The first order of business was to write up a simple script to perform some checks against my home network. It’s a simple shell script run through cron that maintains a running log of check attempts and results. Each time it runs, reads the last result, performs new checks, and if the state changed from the previous attempt, then send out an alert.
The code for the script is below or check it out at GitHub.
#!/bin/bash
## Very basic check to see if home network is up.
## First attempt SSH connection to server.
## If this fails, then attempt to ping router.
## Record result of check to logfile.
## If current check status is different than last check status
## sent message to Slack via webhook
## Host and SSH port to check
hName="[HostName]"
port="[Port]"
## Slack Hook and Channel
slackWebHook="https://hooks.slack.com/services/[WebHookLink]"
slackChannel="@[SlackUserName]"
## LogFile to maintain check state.
logFile="/[someLogDirectory/check-home.log"
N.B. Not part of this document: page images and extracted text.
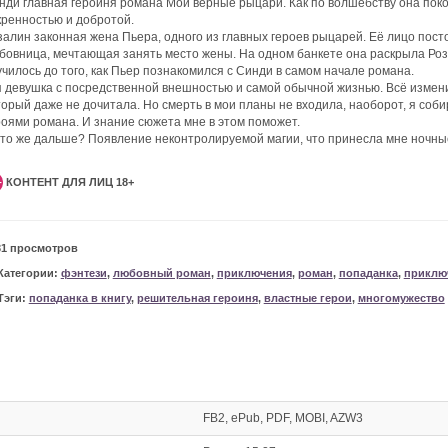
нди главная героиня романа Мои верные рыцари. Как по волшебству она пок
кренностью и добротой.
залин законная жена Пьера, одного из главных героев рыцарей. Её лицо посто
бовница, мечтающая занять место жены. На одном банкете она раскрыла Роза
училось до того, как Пьер познакомился с Синди в самом начале романа.
я девушка с посредственной внешностью и самой обычной жизнью. Всё изменил
торый даже не дочитала. Но смерть в мои планы не входила, наоборот, я соб
роями романа. И знание сюжета мне в этом поможет.
что же дальше? Появление неконтролируемой магии, что принесла мне ночны
КОНТЕНТ ДЛЯ ЛИЦ 18+
+
31 просмотров
Категории:
фэнтези
,
любовный роман
,
приключения
,
роман
,
попаданка
,
приклю
Тэги:
попаданка в книгу
,
решительная героиня
,
властные герои
,
многомужество
FB2, ePub, PDF, MOBI, AZW3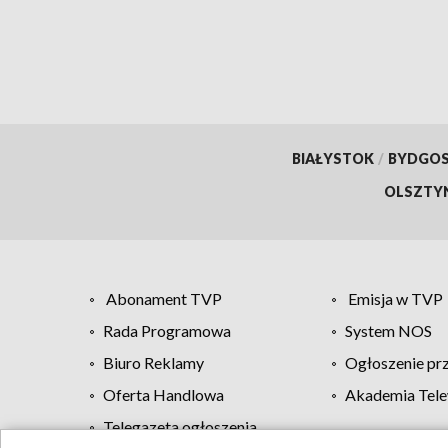
BIAŁYSTOK
/
BYDGO
OLSZTY
Abonament TVP
Emisja w TVP
Rada Programowa
System NOS
Biuro Reklamy
Ogłoszenie pr
Oferta Handlowa
Akademia Tele
Telegazeta ogłoszenia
## Send a color coded message to Slack
function notifySlack () {
status=$1
hostname=$2
result=$3
case "${status}" in
OK)
color="good"
;;
WARNING)
color="warning"
;;
CRITICAL)
color="danger"
;;
*)
color="#909090"
;;
esac
payload="\"attachments\": [{ \"title\": \"${hostname} status is ${status}\", \"text\": \"${result}\", \"color\": \"${color}\" }]"
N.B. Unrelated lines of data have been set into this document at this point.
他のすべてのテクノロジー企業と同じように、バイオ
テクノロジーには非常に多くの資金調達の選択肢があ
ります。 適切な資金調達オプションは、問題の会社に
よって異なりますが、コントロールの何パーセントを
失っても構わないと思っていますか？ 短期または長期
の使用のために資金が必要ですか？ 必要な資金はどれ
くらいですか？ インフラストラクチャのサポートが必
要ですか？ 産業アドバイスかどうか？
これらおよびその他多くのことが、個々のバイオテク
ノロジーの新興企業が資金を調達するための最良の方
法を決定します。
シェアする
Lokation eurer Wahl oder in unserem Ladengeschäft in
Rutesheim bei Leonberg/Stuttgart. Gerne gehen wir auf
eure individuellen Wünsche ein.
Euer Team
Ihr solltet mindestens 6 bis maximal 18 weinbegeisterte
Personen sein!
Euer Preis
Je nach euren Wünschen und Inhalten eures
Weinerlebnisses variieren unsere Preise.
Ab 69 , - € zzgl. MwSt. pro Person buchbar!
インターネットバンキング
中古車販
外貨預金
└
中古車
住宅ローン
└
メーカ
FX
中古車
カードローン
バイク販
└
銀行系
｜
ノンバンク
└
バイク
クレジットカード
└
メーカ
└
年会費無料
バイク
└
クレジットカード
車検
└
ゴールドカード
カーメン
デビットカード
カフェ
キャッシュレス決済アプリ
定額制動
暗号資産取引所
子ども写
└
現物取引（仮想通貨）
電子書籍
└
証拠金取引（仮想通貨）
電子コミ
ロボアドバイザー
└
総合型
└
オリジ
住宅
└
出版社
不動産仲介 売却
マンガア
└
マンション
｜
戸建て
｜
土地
if [ ! -z "${slackChannel}" ]; then
curl -s -XPOST --data-urlencode "payload={ \"channel\": \"${slackChannel}\", ${payload} }" ${slackWebHook} > /dev/null 2>&1
else
curl -s -XPOST --data-urlencode "payload={ ${payload} }" ${slackWebHook} > /dev/null 2>&1
fi
}
## Get previous status
lastEvent=`tail -1 ${logFile}`
lastStatus=`echo ${lastEvent} | awk '{ print $4 }'`
### First Check Host if SSH is up.
results=`echo QUIT | nc -v -w 5 ${hName} ${port} 2>&1 | grep -v mismatch`
res=`echo ${results} | awk '{print $5}'`
## Check connection status, set to WARNING if this fails
if [ "${res}" != "open" ]; then
echo `date +"%h %d %T"` WARNING $results >> ${logFile}
status="WARNING"
## Try pinging host
results2=`ping -c 5 ${hName} | grep packets`
percent=`echo ${results2} | awk '{ print $6 }' | sed -e 's/\%//'`
if [ "${percent}" -gt 0 ]; then
echo `date +"%h %d %T"` CRITICAL $results2 >> ${logFile}
status="CRITICAL"
fi
else
## Otherwise we are okay
echo `date +"%h %d %T"` OK $results >> ${logFile}
status="OK"
fi
## Do we notify Slack?
if [ "${status}" != "${lastStatus}" ]; then
results=`tail -1 ${logFile}`
notifySlack "${status}" "${hName}" "${results}"
fi
The script is run simply through cron and I have it scheduled to run every 2 minutes from a machine outside my home network. For myself, I don’t have the script post to a channel, but rather it sends a direct message. Then in my Slack notification settings, I make sure it sends a push notification for direct messages and for certain words/phrases.
In the above, the system alerted when its SSH check against my home machine failed. I only consider this a warning as the overall network could still be okay. The logic flow dictates, that if the SSH fails, then it attempts to ping the router. The below shows an alert and recovery related to the WAN interface dropping off the Internet.
Overall, it works pretty well. Using a script and cron is pretty rudimentary monitoring, but it accomplished the basic need. These alerts have allowed me to narrow down my search through the logs from my home router to track down its problems.